Le parole come come una lama, le parole come la neve, le parole come uno sguardo senza vita. Le parole fredde, trafiggono la mia mente e il mio cuore.

Non sono utile. Non servo. Non sono in grado di fare nulla. Non posso aiutare nessuno. Non importa cosa farò, non potrò mai aiutare qualcuno. Sono un pezzo di carne da lanciare ai cani. Sono utile solamente come scarto. Come riserva.
Vorrei dire di saperlo. Vorrei che questa tortura finisse, ma sento un peso posarsi sul mio capo.

È caldo. Non ha niente a che fare con l'atmosfera in cui mi trovo. Il freddo sembra strisciare via dalla mia mente mentre mi rendo conto di potermi muovere.
Ad attendermi non c'è altro che una figura indistinta nella luce, più scura di quelle che mi danzano intorno, più scura di quella dell'uomo, un nero così rovente da sembrare uscito direttamente dall'inferno.

Non sono certo di aver aperto gli occhi. Forse ero già sveglio, ma la mia visuale si fa chiara, i muri si placano e la mia vista si fa ferma, lasciando spazio alla mia camera. Le coperte lasciate sul pavimento, il cuscino matido del sudore che sento scorrermi lungo le tempie.
Oh. Era ancora tutto un sogno.
Ma la sensazione sui miei capelli non scompare. Il panico mi prende per un futile secondo, ma mi rilasso quando girandomi trovo il viso impassibile del corvino. La mano pallida solo appoggiata sul mio capo, l'armatura nera di Roshomon che la ricopre non sembra intenzionata a ferirmi mentre gli occhi chiari mi squadrano. Non sono perplessi, neanche annoiati. Forse un po' stanchi dal risveglio improvviso.
"Io-". La voce si spezza, il dolore sembra rivoltarmi mentre mi aggrappo a tutta la mia forza di volontà per non scoppiare a piangere. Non davanti a lui. Mai più davanti a lui.
"Non sforzarti. E scusa Rashomon, non sapevo come avresti potuto reagire a un tocco esterno. Non tutti possono rigenerare gli arti". Mi fa quasi ridere, il tono piatto e con nessuna nota di ironia mentre sputa fuori quella che chiunque avrebbe preso come una battuta. Come a confermare le sue parole l'armatura si scompone e scompare nella maglietta che indossa sotto i miei occhi, le sue dita che affondano nei miei capelli e si muovono incerte, un lontano tentativo di consolarmi credo. Mi concentro su di esso, la pelle fredda e leggera mi sposta piano le ciocche chiare, sento la dolcezza in quei piccoli movimenti.
È il suo respiro che si mozza che mi riporta alla realtà, le lacrime che scorrono sul mio volto senza che io possa farci niente.

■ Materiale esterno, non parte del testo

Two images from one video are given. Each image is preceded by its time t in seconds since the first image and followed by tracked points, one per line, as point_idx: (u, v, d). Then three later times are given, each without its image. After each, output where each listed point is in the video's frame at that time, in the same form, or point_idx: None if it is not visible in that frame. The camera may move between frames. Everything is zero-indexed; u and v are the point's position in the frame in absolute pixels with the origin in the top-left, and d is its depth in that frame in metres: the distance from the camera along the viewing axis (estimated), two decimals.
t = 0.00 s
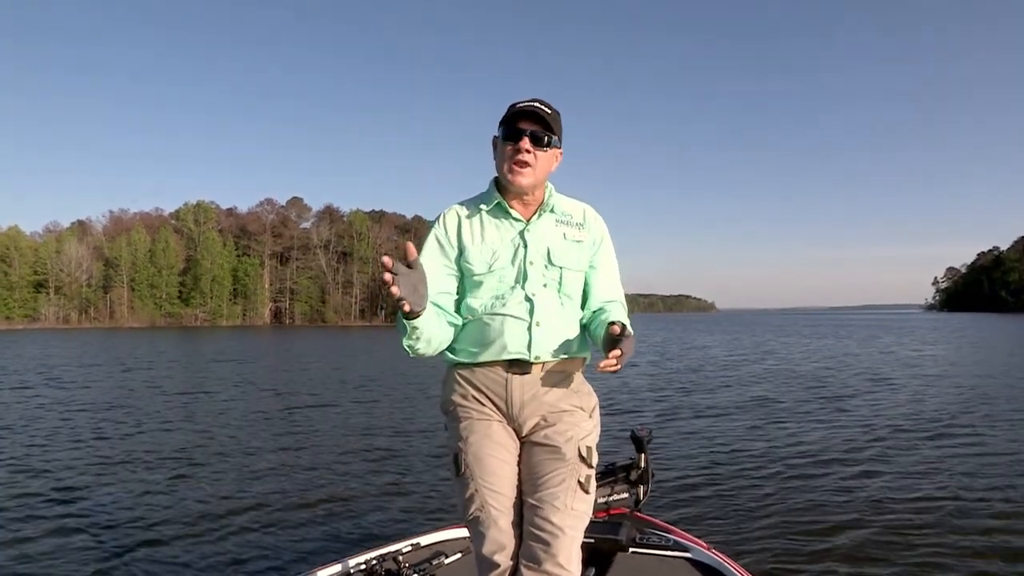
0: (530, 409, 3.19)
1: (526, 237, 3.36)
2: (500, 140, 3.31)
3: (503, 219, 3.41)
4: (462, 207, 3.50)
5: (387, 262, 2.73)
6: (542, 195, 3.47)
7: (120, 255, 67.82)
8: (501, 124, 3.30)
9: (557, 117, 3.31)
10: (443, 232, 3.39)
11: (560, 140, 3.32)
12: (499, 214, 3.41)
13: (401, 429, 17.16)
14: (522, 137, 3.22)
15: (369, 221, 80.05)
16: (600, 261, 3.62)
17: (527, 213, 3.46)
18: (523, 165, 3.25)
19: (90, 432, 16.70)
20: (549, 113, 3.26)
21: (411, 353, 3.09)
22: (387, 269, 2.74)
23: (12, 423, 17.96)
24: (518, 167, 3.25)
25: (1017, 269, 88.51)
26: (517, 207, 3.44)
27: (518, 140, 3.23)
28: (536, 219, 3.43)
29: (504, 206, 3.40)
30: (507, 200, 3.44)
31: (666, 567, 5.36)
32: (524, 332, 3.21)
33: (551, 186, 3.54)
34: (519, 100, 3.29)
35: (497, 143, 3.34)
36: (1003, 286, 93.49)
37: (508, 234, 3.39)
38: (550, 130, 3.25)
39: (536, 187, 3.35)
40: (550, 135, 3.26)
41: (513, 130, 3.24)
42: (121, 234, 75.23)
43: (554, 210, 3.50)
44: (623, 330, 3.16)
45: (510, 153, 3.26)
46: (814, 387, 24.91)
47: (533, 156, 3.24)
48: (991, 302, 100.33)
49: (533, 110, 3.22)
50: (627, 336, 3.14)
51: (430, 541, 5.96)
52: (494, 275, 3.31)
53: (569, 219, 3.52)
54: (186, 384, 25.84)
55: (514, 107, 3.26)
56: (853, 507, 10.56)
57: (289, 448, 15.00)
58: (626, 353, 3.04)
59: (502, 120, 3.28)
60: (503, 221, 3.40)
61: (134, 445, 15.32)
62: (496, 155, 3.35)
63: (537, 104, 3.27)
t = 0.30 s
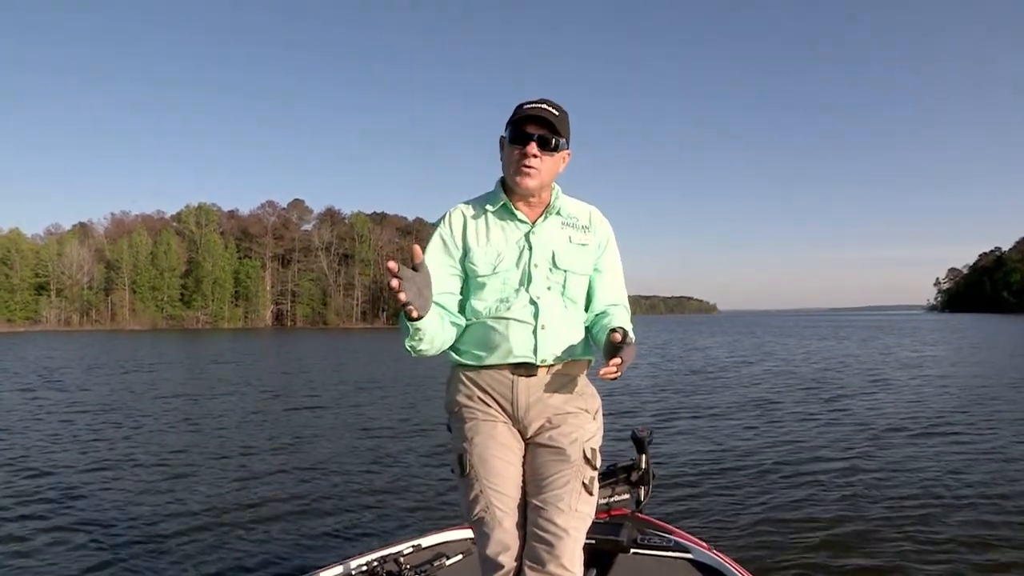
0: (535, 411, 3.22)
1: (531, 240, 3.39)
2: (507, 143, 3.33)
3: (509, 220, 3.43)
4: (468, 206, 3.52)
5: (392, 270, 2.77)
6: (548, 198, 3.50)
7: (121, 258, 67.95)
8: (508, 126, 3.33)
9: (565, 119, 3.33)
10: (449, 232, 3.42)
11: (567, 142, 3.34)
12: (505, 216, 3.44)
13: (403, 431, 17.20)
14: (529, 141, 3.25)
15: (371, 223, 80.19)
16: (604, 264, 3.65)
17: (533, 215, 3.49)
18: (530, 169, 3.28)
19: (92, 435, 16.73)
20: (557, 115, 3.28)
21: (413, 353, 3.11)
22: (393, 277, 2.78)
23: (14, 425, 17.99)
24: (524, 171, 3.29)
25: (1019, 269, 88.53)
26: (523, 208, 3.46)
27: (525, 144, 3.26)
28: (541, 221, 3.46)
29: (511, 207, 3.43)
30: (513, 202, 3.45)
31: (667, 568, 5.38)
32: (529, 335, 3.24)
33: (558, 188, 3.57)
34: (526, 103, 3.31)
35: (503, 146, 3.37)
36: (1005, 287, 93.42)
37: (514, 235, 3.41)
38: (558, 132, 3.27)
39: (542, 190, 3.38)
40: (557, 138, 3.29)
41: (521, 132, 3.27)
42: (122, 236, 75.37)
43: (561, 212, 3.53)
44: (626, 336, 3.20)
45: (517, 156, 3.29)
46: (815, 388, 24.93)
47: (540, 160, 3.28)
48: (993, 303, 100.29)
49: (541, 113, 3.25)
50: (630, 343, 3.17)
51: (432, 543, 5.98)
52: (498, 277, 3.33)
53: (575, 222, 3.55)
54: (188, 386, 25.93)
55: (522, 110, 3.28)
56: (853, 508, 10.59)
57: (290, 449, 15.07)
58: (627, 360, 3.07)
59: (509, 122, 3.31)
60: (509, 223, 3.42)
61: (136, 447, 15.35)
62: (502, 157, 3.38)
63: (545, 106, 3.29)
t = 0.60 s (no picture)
0: (538, 414, 3.22)
1: (536, 244, 3.39)
2: (514, 150, 3.33)
3: (514, 224, 3.43)
4: (473, 208, 3.52)
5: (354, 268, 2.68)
6: (554, 203, 3.49)
7: (121, 261, 67.90)
8: (514, 132, 3.32)
9: (573, 128, 3.32)
10: (454, 232, 3.42)
11: (574, 151, 3.34)
12: (510, 219, 3.44)
13: (403, 434, 17.22)
14: (536, 150, 3.25)
15: (371, 226, 80.23)
16: (609, 270, 3.66)
17: (538, 219, 3.49)
18: (535, 177, 3.29)
19: (93, 438, 16.75)
20: (565, 124, 3.28)
21: (386, 345, 3.03)
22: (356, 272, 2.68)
23: (15, 429, 18.03)
24: (530, 178, 3.29)
25: (1020, 269, 88.52)
26: (529, 213, 3.46)
27: (532, 153, 3.25)
28: (547, 225, 3.46)
29: (516, 212, 3.43)
30: (519, 207, 3.46)
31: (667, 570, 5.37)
32: (533, 339, 3.24)
33: (563, 193, 3.57)
34: (534, 111, 3.30)
35: (511, 152, 3.37)
36: (1006, 287, 93.39)
37: (519, 239, 3.41)
38: (565, 142, 3.27)
39: (548, 197, 3.38)
40: (564, 147, 3.28)
41: (527, 140, 3.26)
42: (122, 240, 75.38)
43: (566, 217, 3.53)
44: (630, 342, 3.21)
45: (523, 164, 3.29)
46: (814, 389, 24.96)
47: (545, 169, 3.28)
48: (995, 303, 100.33)
49: (549, 122, 3.23)
50: (633, 348, 3.17)
51: (433, 546, 5.98)
52: (502, 280, 3.33)
53: (580, 227, 3.55)
54: (189, 389, 25.95)
55: (529, 119, 3.27)
56: (855, 509, 10.59)
57: (291, 452, 15.08)
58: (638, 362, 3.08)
59: (515, 130, 3.30)
60: (514, 227, 3.43)
61: (137, 450, 15.37)
62: (509, 163, 3.39)
63: (553, 115, 3.28)
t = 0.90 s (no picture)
0: (541, 416, 3.22)
1: (538, 250, 3.39)
2: (519, 157, 3.33)
3: (516, 229, 3.44)
4: (476, 213, 3.53)
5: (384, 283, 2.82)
6: (557, 211, 3.50)
7: (121, 262, 67.95)
8: (520, 141, 3.33)
9: (580, 139, 3.33)
10: (456, 235, 3.42)
11: (580, 162, 3.34)
12: (513, 225, 3.44)
13: (403, 435, 17.23)
14: (540, 159, 3.25)
15: (371, 227, 80.30)
16: (610, 277, 3.67)
17: (541, 225, 3.50)
18: (540, 184, 3.28)
19: (94, 439, 16.80)
20: (571, 134, 3.28)
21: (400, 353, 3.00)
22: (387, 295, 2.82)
23: (16, 430, 18.06)
24: (534, 186, 3.29)
25: (1020, 270, 88.53)
26: (531, 220, 3.47)
27: (537, 162, 3.26)
28: (549, 232, 3.46)
29: (519, 218, 3.43)
30: (522, 213, 3.46)
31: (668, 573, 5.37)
32: (534, 343, 3.24)
33: (567, 201, 3.57)
34: (541, 120, 3.31)
35: (516, 159, 3.37)
36: (1007, 288, 93.31)
37: (521, 244, 3.41)
38: (571, 152, 3.27)
39: (551, 204, 3.39)
40: (570, 157, 3.29)
41: (533, 148, 3.26)
42: (123, 241, 75.51)
43: (568, 225, 3.54)
44: (630, 353, 3.22)
45: (528, 172, 3.29)
46: (814, 390, 24.95)
47: (550, 178, 3.28)
48: (995, 303, 100.39)
49: (556, 131, 3.23)
50: (633, 359, 3.19)
51: (433, 550, 5.98)
52: (503, 284, 3.33)
53: (582, 235, 3.56)
54: (189, 390, 25.98)
55: (535, 129, 3.27)
56: (855, 510, 10.59)
57: (291, 453, 15.09)
58: (636, 374, 3.07)
59: (521, 138, 3.30)
60: (516, 232, 3.43)
61: (138, 451, 15.41)
62: (513, 170, 3.39)
63: (560, 126, 3.28)
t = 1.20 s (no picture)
0: (544, 418, 3.23)
1: (536, 249, 3.40)
2: (515, 153, 3.35)
3: (514, 229, 3.44)
4: (474, 214, 3.53)
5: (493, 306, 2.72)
6: (554, 209, 3.51)
7: (121, 262, 67.87)
8: (516, 137, 3.35)
9: (573, 132, 3.35)
10: (456, 236, 3.42)
11: (574, 155, 3.37)
12: (510, 225, 3.45)
13: (403, 435, 17.23)
14: (537, 151, 3.27)
15: (371, 227, 80.30)
16: (608, 275, 3.67)
17: (538, 224, 3.50)
18: (537, 179, 3.30)
19: (93, 439, 16.78)
20: (566, 127, 3.30)
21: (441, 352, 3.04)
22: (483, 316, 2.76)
23: (15, 430, 18.04)
24: (531, 181, 3.30)
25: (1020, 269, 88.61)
26: (529, 218, 3.48)
27: (534, 155, 3.27)
28: (547, 230, 3.47)
29: (516, 217, 3.44)
30: (519, 211, 3.47)
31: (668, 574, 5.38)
32: (536, 343, 3.25)
33: (563, 199, 3.58)
34: (536, 114, 3.33)
35: (512, 155, 3.39)
36: (1008, 288, 93.28)
37: (519, 244, 3.42)
38: (565, 145, 3.29)
39: (549, 201, 3.40)
40: (564, 151, 3.31)
41: (528, 143, 3.29)
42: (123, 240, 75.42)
43: (566, 223, 3.54)
44: (629, 351, 3.22)
45: (524, 167, 3.31)
46: (813, 390, 24.94)
47: (547, 171, 3.29)
48: (995, 302, 100.53)
49: (550, 124, 3.26)
50: (633, 358, 3.19)
51: (434, 551, 5.97)
52: (503, 285, 3.34)
53: (580, 233, 3.57)
54: (188, 390, 26.01)
55: (531, 121, 3.30)
56: (856, 510, 10.59)
57: (291, 453, 15.10)
58: (633, 373, 3.08)
59: (517, 134, 3.33)
60: (515, 232, 3.43)
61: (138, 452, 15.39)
62: (510, 167, 3.39)
63: (554, 119, 3.31)
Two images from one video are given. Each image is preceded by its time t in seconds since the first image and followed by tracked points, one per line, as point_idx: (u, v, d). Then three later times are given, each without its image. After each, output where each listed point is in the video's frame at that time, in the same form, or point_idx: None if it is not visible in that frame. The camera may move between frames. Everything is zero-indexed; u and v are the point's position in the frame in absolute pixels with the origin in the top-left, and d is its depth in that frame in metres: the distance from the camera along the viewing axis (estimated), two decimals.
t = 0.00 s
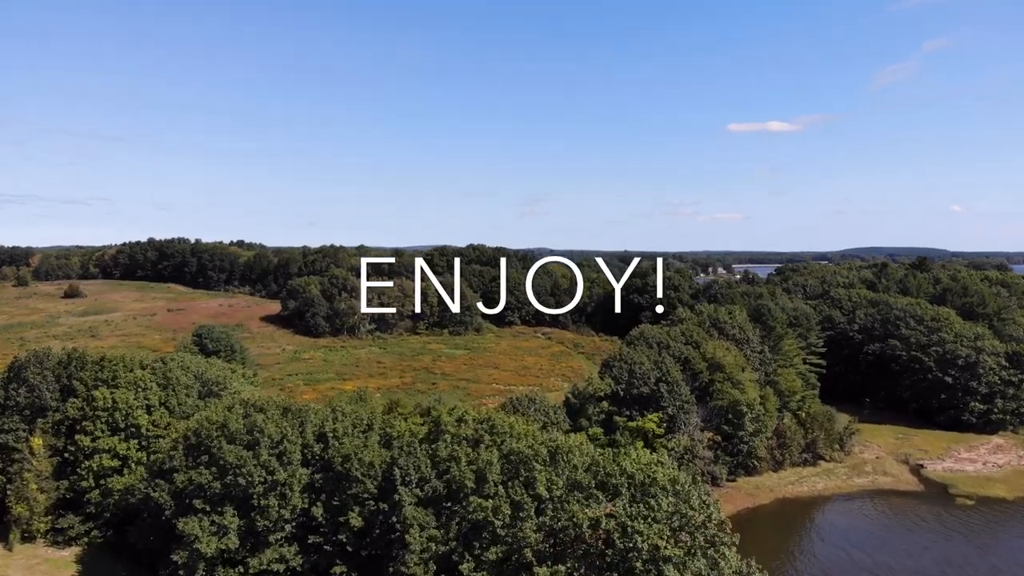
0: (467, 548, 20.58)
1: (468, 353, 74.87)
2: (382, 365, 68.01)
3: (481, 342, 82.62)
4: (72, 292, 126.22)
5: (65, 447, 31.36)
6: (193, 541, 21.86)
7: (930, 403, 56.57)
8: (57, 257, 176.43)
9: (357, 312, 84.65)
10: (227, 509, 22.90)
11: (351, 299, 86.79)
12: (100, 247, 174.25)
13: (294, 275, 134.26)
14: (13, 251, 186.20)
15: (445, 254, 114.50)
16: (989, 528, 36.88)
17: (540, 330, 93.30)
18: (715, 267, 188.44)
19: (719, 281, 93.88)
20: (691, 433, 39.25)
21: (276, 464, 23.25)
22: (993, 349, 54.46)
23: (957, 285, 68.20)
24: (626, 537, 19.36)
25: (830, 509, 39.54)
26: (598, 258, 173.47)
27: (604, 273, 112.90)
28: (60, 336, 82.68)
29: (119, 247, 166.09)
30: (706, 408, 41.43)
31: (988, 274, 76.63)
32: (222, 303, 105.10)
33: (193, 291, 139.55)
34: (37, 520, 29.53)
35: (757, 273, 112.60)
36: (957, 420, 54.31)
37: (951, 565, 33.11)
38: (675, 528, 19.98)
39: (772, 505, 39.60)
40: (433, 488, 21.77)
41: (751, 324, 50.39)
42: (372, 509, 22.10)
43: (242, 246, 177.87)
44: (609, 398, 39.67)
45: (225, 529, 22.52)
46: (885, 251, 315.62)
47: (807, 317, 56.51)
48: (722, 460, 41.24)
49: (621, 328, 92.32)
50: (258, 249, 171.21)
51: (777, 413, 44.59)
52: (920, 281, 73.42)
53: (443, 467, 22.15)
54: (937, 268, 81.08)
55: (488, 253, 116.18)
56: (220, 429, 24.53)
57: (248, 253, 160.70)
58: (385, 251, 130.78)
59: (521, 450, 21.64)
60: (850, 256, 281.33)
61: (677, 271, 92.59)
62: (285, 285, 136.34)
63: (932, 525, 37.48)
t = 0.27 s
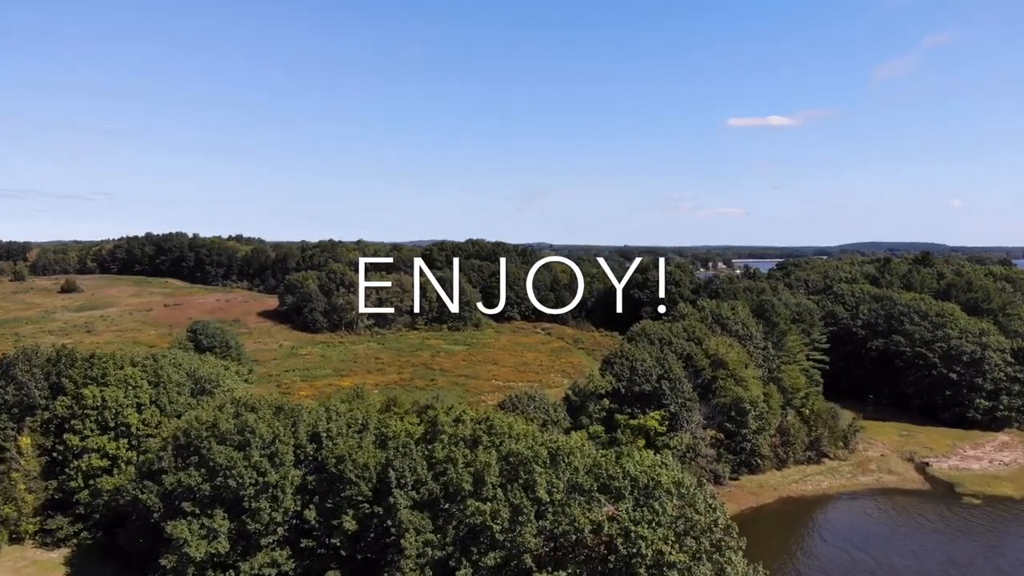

La paura mi coglie. Il mio sguardo si offusca e scatto a sedere coprendomi il volto nel tentativo di fermare il mio pianto.
"Scusa... Scusa io non volevo disturbarti. Io, si io andrò in cucina magari prendo un bicchiere d'acqua. Torna a dormire, non è niente".
Mi abbraccia. Le sue braccia avvolgono la mia vita stringendomi verso di lui, una mano che si allunga fino al mio capo per spingerlo delicatamente sulla sua spalla. Rimango immobile, il suo respiro sulla mia pelle, i movimenti dolci delle sue mani mi accarezzano attraverso i vestiti matidi.
"Sei schifosamente debole. Ma prendilo come un ringraziamento, tranquillizzati e prenditi i tuoi tempi perché non lo rifarò di nuovo".